▶ [EXERCISE INSTRUCTIONS]
A faithful copy of the entries is needed, one that leaves out the pictures.

▶ [MATERIAL PROVIDED]
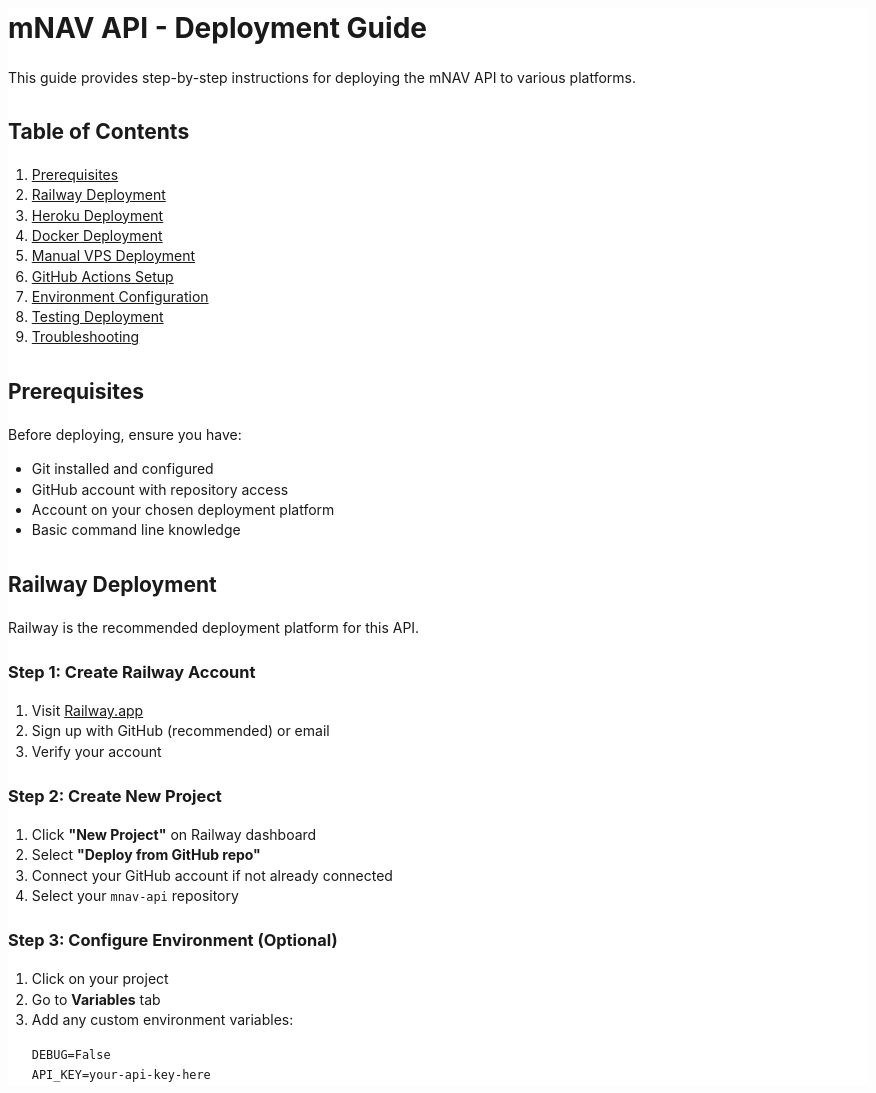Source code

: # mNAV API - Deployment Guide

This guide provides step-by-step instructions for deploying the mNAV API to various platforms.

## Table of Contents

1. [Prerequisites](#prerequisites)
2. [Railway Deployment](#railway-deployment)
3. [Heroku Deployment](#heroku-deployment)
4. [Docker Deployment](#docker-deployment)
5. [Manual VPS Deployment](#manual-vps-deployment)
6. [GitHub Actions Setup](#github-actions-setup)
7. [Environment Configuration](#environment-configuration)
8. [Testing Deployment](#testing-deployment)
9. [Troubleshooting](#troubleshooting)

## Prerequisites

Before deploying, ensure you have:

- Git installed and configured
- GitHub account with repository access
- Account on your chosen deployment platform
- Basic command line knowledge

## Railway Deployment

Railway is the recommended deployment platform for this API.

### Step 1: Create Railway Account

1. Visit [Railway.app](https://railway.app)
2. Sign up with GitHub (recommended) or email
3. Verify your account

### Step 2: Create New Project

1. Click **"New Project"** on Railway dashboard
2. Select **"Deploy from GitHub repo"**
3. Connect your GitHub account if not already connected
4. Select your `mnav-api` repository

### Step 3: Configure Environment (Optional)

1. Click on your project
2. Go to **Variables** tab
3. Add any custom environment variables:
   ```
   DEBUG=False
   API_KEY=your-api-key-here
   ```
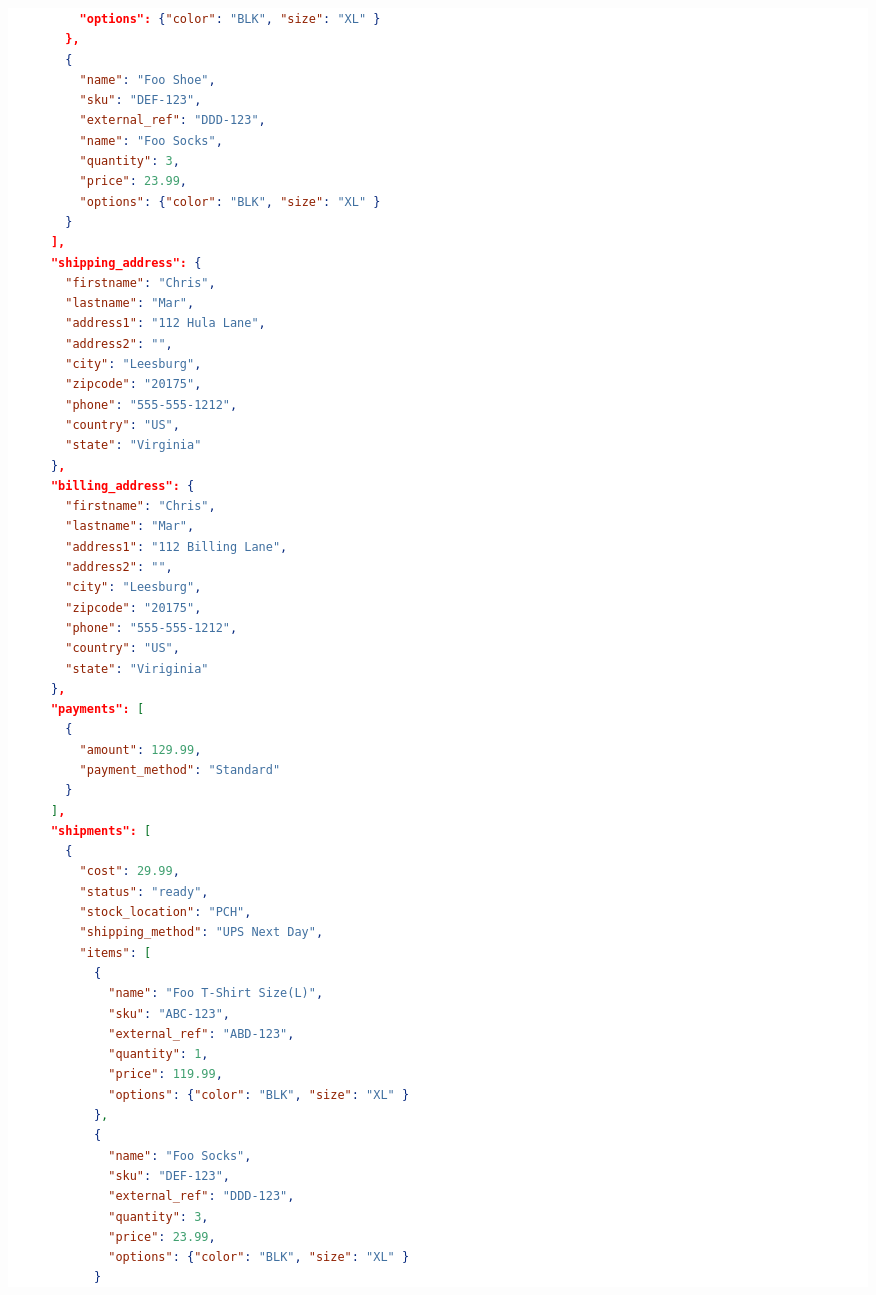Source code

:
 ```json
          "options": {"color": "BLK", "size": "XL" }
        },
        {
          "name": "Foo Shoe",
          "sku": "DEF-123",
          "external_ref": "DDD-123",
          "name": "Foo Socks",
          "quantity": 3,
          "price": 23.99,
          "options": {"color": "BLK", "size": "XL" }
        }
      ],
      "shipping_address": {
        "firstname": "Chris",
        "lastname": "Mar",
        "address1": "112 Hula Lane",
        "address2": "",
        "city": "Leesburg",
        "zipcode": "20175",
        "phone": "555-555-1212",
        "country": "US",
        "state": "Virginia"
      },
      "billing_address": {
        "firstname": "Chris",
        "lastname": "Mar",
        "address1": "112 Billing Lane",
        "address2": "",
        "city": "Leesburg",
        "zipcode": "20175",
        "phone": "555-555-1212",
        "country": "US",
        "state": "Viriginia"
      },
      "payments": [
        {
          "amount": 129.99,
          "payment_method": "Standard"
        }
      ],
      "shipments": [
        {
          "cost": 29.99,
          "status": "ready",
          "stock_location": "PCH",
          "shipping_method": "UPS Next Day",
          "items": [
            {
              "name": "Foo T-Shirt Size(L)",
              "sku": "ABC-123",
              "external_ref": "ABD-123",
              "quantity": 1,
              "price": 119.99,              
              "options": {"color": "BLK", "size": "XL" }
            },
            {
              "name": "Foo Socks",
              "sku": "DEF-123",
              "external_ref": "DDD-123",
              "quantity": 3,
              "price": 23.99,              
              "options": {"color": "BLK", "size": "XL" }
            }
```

▶ [OUTPUT OF THE EXERCISE]
Source code

: # mNAV API - Deployment Guide

This guide provides step-by-step instructions for deploying the mNAV API to various platforms.

## Table of Contents

1. [Prerequisites](#prerequisites)
2. [Railway Deployment](#railway-deployment)
3. [Heroku Deployment](#heroku-deployment)
4. [Docker Deployment](#docker-deployment)
5. [Manual VPS Deployment](#manual-vps-deployment)
6. [GitHub Actions Setup](#github-actions-setup)
7. [Environment Configuration](#environment-configuration)
8. [Testing Deployment](#testing-deployment)
9. [Troubleshooting](#troubleshooting)

## Prerequisites

Before deploying, ensure you have:

- Git installed and configured
- GitHub account with repository access
- Account on your chosen deployment platform
- Basic command line knowledge

## Railway Deployment

Railway is the recommended deployment platform for this API.

### Step 1: Create Railway Account

1. Visit [Railway.app](https://railway.app)
2. Sign up with GitHub (recommended) or email
3. Verify your account

### Step 2: Create New Project

1. Click **"New Project"** on Railway dashboard
2. Select **"Deploy from GitHub repo"**
3. Connect your GitHub account if not already connected
4. Select your `mnav-api` repository

### Step 3: Configure Environment (Optional)

1. Click on your project
2. Go to **Variables** tab
3. Add any custom environment variables:
   ```
   DEBUG=False
   API_KEY=your-api-key-here
   ```
Source code

:
 ```json
          "options": {"color": "BLK", "size": "XL" }
        },
        {
          "name": "Foo Shoe",
          "sku": "DEF-123",
          "external_ref": "DDD-123",
          "name": "Foo Socks",
          "quantity": 3,
          "price": 23.99,
          "options": {"color": "BLK", "size": "XL" }
        }
      ],
      "shipping_address": {
        "firstname": "Chris",
        "lastname": "Mar",
        "address1": "112 Hula Lane",
        "address2": "",
        "city": "Leesburg",
        "zipcode": "20175",
        "phone": "555-555-1212",
        "country": "US",
        "state": "Virginia"
      },
      "billing_address": {
        "firstname": "Chris",
        "lastname": "Mar",
        "address1": "112 Billing Lane",
        "address2": "",
        "city": "Leesburg",
        "zipcode": "20175",
        "phone": "555-555-1212",
        "country": "US",
        "state": "Viriginia"
      },
      "payments": [
        {
          "amount": 129.99,
          "payment_method": "Standard"
        }
      ],
      "shipments": [
        {
          "cost": 29.99,
          "status": "ready",
          "stock_location": "PCH",
          "shipping_method": "UPS Next Day",
          "items": [
            {
              "name": "Foo T-Shirt Size(L)",
              "sku": "ABC-123",
              "external_ref": "ABD-123",
              "quantity": 1,
              "price": 119.99,              
              "options": {"color": "BLK", "size": "XL" }
            },
            {
              "name": "Foo Socks",
              "sku": "DEF-123",
              "external_ref": "DDD-123",
              "quantity": 3,
              "price": 23.99,              
              "options": {"color": "BLK", "size": "XL" }
            }
```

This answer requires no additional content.